Cela explique leur grande autonomie et liberté par rapport au monde professionnel bien que, paradoxalement, la grande majorité des enseignants sont des professionnels en exercice. « À Bruxelles, il n’est pas nécessaire de se conformer à des stéréotypes pour entrer dans le monde professionnel. Le monde de l’art a une plus grande ouverture d’esprit par rapport à des genres différents », assure-t-il.  

Pour le directeur de l’Insas, les écoles sont là pour permettre aux jeunes d’expérimenter, d’amener de nouveaux types de création. Et à Bruxelles, elles répondent tout à fait à ce type de fonctionnement. « Nos écoles ont la force de savoir se remettre en question, d’évoluer avec les nouvelles pratiques et technologies, d’offrir une grande liberté de création et de recherche tout au long des cursus. »  

La combinaison de ces différents facteurs a généré une tradition d’excellence et une reconnaissance de la qualité de l’enseignement artistique en Belgique. Le fait que Bruxelles soit la capitale de l’Europe renforce encore l’attractivité et la notoriété de nos écoles. Plusieurs écoles d’art bruxelloises telles que La Cambre, le Conservatoire de Bruxelles, Sint-Lucas, Saint-Luc pour la bande dessinée, etc. ont ainsi acquis une renommée internationale. Elles attirent d’ailleurs de nombreux étudiants étrangers. 

Toujours d’après l’Ares, un étudiant en arts sur trois serait d’origine étrangère. À Saint-Luc à Bruxelles, par exemple, 28 % des 723 étudiants sont français. Une proportion qui grimpe à 56 % dans certaines sections particulièrement prisées comme I’illustration ou la BD. « Ce qui est important à mentionner, c’est qu’un grand nombre de ces étudiants restent ensuite en Belgique. L’investissement de la fédération Wallonie-Bruxelles pour leur permettre de se former crée de l’activité en Belgique », assure Laurent Gross. 

Des loyers accessibles 

L’accessibilité des loyers est aussi un bel avantage pour attirer les artistes dans notre région. « À Bruxelles, il y a de plus en plus de galeries qui s’installent, parce qu’on a un niveau de loyers qui permet encore de prendre des risques, ce qui n’est pas le cas partout. On peut encore s’installer dans certains quartiers pour y ouvrir un atelier ou une boutique », explique Alexandra Lambert.
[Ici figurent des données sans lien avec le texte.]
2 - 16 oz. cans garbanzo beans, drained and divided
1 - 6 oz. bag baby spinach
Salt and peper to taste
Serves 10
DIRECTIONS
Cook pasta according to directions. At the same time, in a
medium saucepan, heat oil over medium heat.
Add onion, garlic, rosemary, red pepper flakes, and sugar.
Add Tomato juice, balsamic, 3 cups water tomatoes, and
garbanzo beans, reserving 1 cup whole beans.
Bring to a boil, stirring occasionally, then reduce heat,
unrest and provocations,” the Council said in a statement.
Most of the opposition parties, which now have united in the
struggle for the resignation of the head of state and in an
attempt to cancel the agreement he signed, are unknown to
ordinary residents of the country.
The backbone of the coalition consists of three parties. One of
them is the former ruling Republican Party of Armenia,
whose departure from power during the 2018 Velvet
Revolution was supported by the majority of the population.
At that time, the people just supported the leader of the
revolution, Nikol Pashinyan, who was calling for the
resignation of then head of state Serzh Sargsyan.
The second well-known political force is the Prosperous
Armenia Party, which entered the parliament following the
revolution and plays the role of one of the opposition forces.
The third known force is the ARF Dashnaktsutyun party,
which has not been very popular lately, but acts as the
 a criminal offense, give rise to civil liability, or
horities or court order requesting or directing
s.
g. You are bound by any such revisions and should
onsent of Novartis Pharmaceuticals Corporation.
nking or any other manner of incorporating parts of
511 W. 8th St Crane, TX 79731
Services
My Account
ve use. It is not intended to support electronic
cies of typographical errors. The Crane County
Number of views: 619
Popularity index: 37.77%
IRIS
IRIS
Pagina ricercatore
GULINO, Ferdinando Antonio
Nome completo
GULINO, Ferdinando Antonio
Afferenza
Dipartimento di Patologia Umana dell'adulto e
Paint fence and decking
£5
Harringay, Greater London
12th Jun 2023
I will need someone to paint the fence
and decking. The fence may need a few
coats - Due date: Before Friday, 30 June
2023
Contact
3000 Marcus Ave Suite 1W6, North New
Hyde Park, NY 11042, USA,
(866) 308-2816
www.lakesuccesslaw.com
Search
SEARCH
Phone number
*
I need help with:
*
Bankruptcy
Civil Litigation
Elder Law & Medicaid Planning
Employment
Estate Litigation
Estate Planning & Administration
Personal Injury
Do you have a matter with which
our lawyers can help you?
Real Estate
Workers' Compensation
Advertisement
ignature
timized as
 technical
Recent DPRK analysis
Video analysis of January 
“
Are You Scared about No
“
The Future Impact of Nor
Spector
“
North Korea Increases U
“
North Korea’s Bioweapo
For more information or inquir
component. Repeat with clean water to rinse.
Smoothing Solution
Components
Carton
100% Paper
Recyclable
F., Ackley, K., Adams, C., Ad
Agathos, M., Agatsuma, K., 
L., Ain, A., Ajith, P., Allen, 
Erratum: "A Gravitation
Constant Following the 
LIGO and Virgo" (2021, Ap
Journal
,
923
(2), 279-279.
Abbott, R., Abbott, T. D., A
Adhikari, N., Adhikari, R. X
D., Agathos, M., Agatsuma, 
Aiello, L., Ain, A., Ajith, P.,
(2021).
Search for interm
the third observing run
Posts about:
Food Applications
Elle estime toutefois que des efforts pourraient encore être consentis. 

« Beaucoup de bâtiments sont inoccupés alors que, parallèlement, de nombreux artistes cherchent des lieux pour créer. Pourquoi ne pas les leur louer pour un montant symbolique ? Beaucoup d’artistes internationaux viennent à Bruxelles et en repartent en disant que c’est une ville fantastique où ils aimeraient beaucoup s’établir. Pour moi, il faut de plus en plus donner l’opportunité à ces gens-là de venir. » 

Ces loyers accessibles sont aussi importants pour permettre aux étudiants de s’installer en ville le temps de leur cursus, ce qui n’est pas le cas dans d’autres capitales européennes. 

L’art, un secteur qui pèse lourd 

Statut international de Bruxelles, ouverture et diversité culturelle, soutien public, accessibilité et qualité de l’enseignement, loyers abordables : la combinaison de tous ces facteurs fait de Bruxelles un terrain de jeu très attractif pour les artistes. 

Résultat : dans de nombreux métiers artistiques, la production belge s’intensifie de manière importante. Le secteur des industries créatives et culturelles pèse lourd, tant en termes d’activité économique que de financement. En 2015, il représentait déjà plus de 45.000 emplois en Région bruxelloise et générait un chiffre d’affaire de 12,9 milliards d’euros, soit 6,3% du chiffre d’affaire total de Bruxelles.